Important Architecture Decisions:

POST /send Endpoint

  • Only the userId is included in the request, not the email or phone number, ensuring the sending service has no user knowledge.
  • The endpoint is behind a load balancer for scalability.
  • Uses OAuth2 Client Credential Flow for server-to-server communication instead of regular user-facing authentication.

User Preferences

  • Employ a highly scalable NoSQL or key/value pair database, with records as: KEY: user_id:notification_id, VALUE: [{channel: "email", state: true}, {channel: "sms", state: false}]
  • The send endpoint filters out channels marked as "false" in user preferences. Missing records indicate default preferences.
  • Users update preferences through your UI, using standard authentication mechanisms.

Fan Out

  • Fan-out services duplicate messages to various destinations, being cost-effective and scalable. Use SNS in AWS, Pub/Sub in GCP, or Topics and Subscriptions in Azure.
  • Configure filtering to exclude unnecessary messages to job queues, like sending only email-related messages to the email queue.

Job Processing

  • Job queues store messages until processed by job processors, which can scale with message volume. Job processors call the appropriate service to deliver notifications.
  • Set a max number of job processors to avoid hitting service rate limits.

Further Improvements

  • Architecting a scalable in-app notification service, deserving a separate article.
  • Removing notification content from code, allowing visual edits by product and design teams without developer involvement.
  • Creating a dashboard for enabling/disabling notifications or channels without code changes.
  • Collecting and displaying open/click reports.

An Easier Solution

Building a scalable notification service is quite an endeavor.
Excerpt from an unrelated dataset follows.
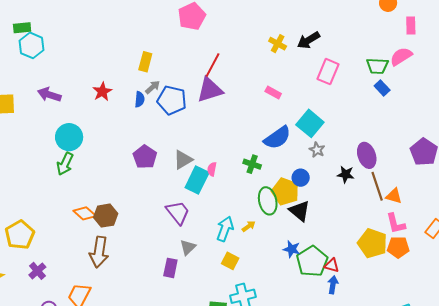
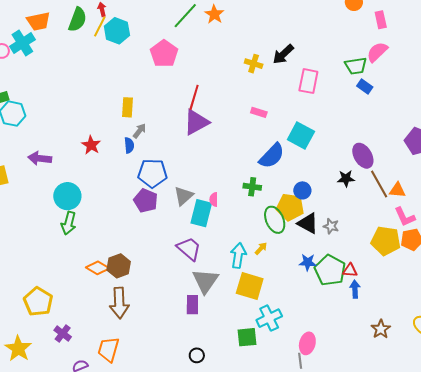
blue pentagon: (172, 100) -> (152, 173), moved
gray star: (317, 150) -> (331, 226), moved
gray triangle: (188, 247) -> (205, 281), size x1.6
yellow square: (230, 261) -> (250, 286), size x1.6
Hence, we developed NotificationAPI: a plug-and-play notification-as-a-service solution that can be set up in just 5 minutes. It’s scalable and features a dashboard for your team to design and configure notifications without developer intervention.

"At its core, all engineering comes down to making tradeoffs between the perfect and the workable."

-- Katie Hafner

Conclusion

In this article, we explored the architecture of a scalable notification service using tools available in major cloud providers. Alternatively, you could opt for a notification-as-a-service product to save yourself the hassle. Like any engineering discipline, software engineering is about making trade-offs.